Itemized modification records:
=== Section Start ===
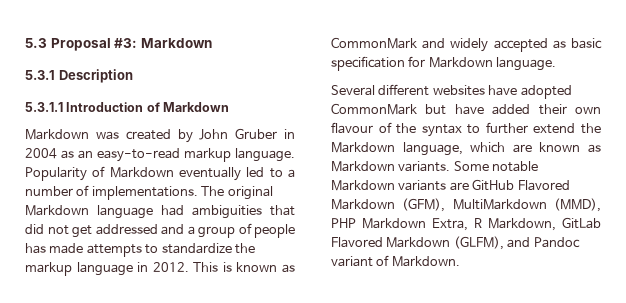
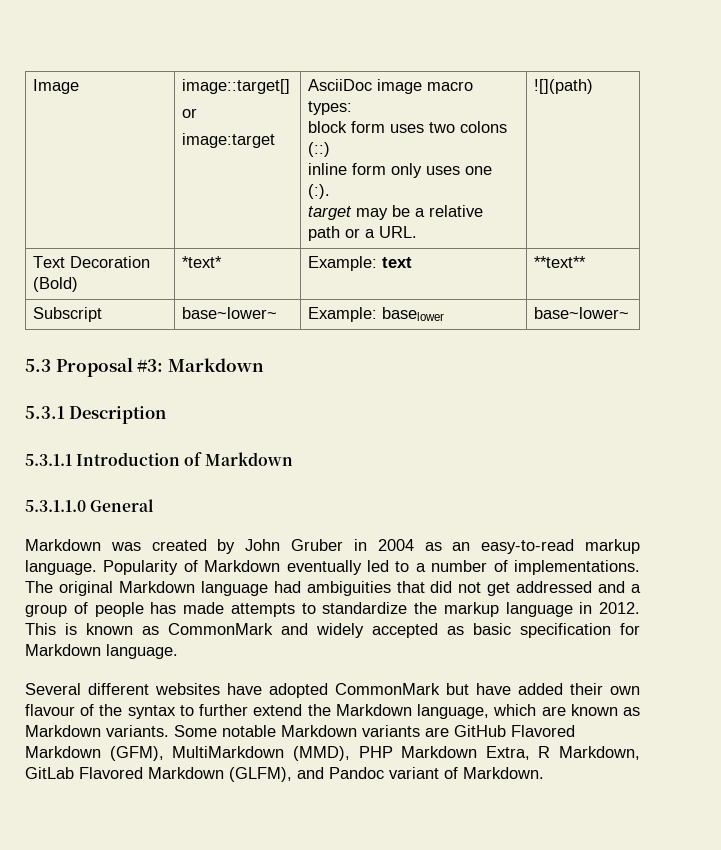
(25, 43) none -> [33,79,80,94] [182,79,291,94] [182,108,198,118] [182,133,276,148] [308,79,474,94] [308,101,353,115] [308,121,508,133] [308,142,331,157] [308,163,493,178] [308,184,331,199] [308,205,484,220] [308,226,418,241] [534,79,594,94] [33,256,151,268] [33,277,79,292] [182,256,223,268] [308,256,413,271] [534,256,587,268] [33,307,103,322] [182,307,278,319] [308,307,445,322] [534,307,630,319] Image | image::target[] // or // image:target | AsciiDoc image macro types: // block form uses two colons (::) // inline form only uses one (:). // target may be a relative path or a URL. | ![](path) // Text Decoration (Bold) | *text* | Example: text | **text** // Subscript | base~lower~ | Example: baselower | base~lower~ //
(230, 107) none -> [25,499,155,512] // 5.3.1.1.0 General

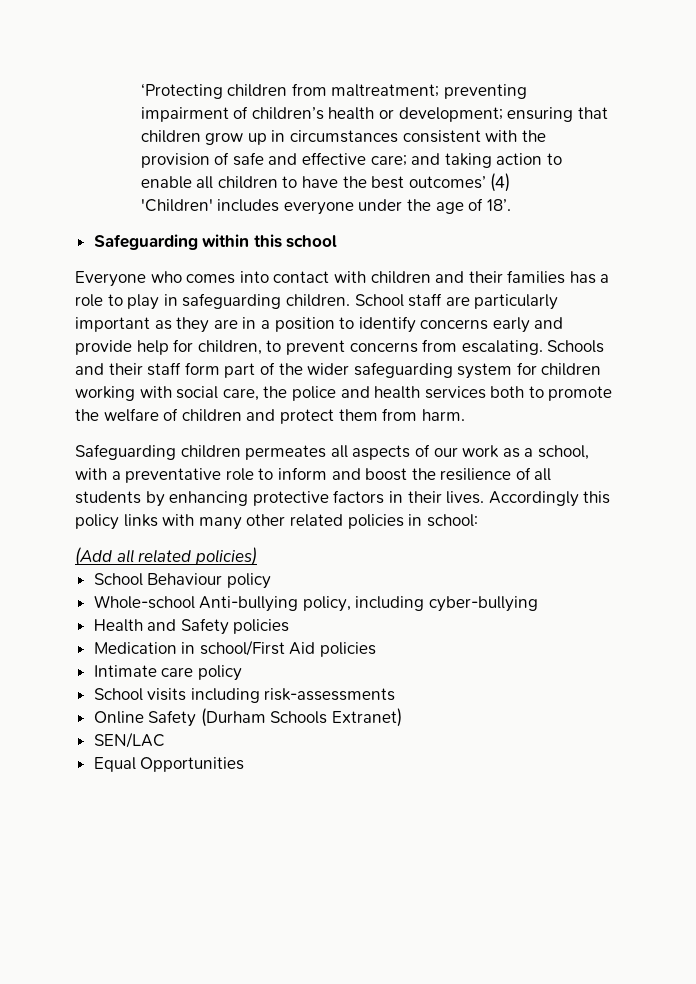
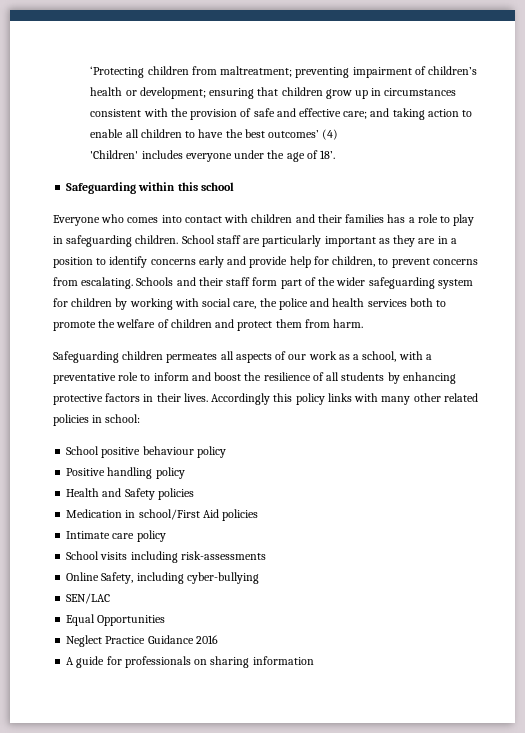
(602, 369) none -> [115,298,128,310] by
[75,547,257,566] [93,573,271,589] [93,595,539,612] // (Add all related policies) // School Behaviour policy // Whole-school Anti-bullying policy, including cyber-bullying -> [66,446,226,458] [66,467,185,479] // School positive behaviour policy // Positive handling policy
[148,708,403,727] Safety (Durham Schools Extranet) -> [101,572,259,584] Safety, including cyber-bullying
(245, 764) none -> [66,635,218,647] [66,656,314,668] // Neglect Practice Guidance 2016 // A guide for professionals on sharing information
=== Section End ===
=== Section Start ===
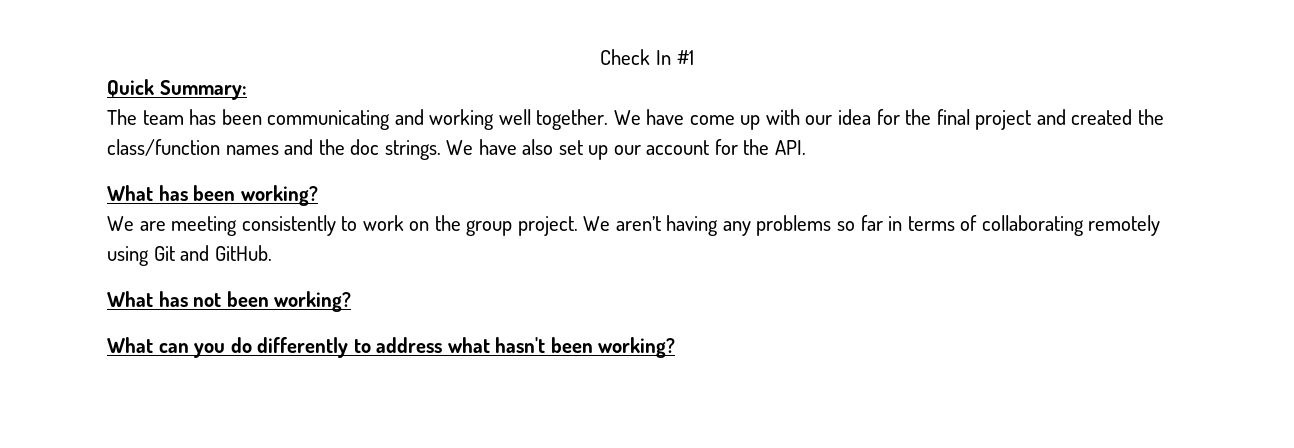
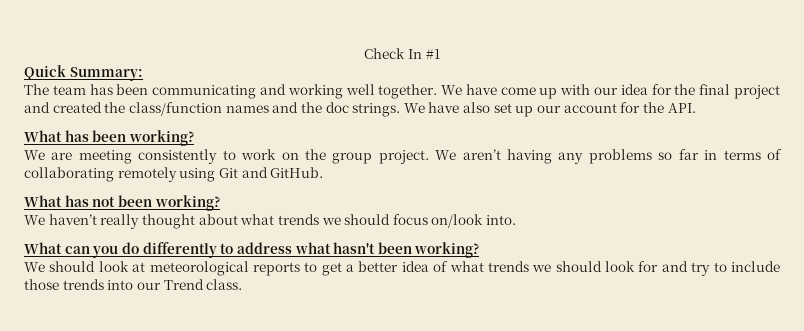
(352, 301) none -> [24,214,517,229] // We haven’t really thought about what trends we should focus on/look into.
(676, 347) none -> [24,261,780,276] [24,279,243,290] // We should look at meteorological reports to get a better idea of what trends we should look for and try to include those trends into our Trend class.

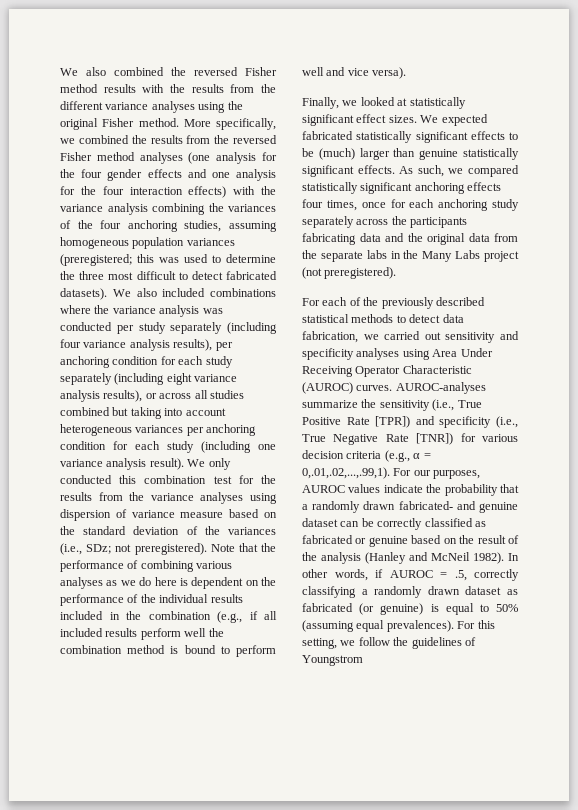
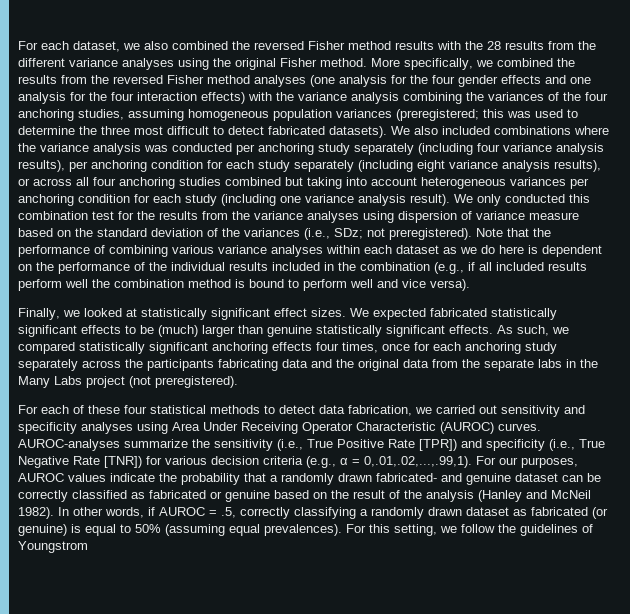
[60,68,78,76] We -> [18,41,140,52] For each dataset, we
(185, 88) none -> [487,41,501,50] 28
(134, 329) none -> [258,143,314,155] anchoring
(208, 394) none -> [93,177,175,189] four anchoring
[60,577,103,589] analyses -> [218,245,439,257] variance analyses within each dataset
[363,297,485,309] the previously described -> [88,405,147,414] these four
=== Section End ===
* [What needs to be done]
Copy word for word only the lines above from the one with "(25, 43) none" through the one with "(602, 369) none -> [115,298,128,310] by". Leave pictures out.

* [Solution]
(25, 43) none -> [33,79,80,94] [182,79,291,94] [182,108,198,118] [182,133,276,148] [308,79,474,94] [308,101,353,115] [308,121,508,133] [308,142,331,157] [308,163,493,178] [308,184,331,199] [308,205,484,220] [308,226,418,241] [534,79,594,94] [33,256,151,268] [33,277,79,292] [182,256,223,268] [308,256,413,271] [534,256,587,268] [33,307,103,322] [182,307,278,319] [308,307,445,322] [534,307,630,319] Image | image::target[] // or // image:target | AsciiDoc image macro types: // block form uses two colons (::) // inline form only uses one (:). // target may be a relative path or a URL. | ![](path) // Text Decoration (Bold) | *text* | Example: text | **text** // Subscript | base~lower~ | Example: baselower | base~lower~ //
(230, 107) none -> [25,499,155,512] // 5.3.1.1.0 General

(602, 369) none -> [115,298,128,310] by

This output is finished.